[The task]
Without any pictures, copy the records below once more, exactly as they are.

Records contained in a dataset

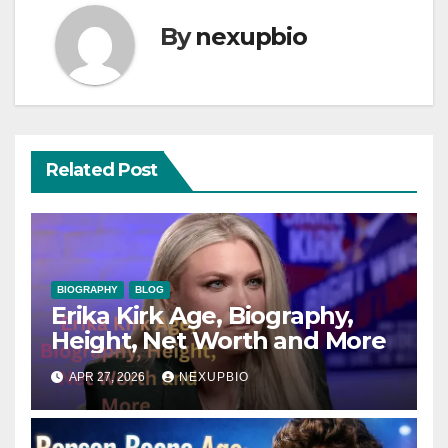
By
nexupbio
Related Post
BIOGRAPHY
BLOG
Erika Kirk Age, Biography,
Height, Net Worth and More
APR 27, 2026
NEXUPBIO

[Output for this exercise]
By
nexupbio
Related Post
BIOGRAPHY
BLOG
Erika Kirk Age, Biography,
Height, Net Worth and More
APR 27, 2026
NEXUPBIO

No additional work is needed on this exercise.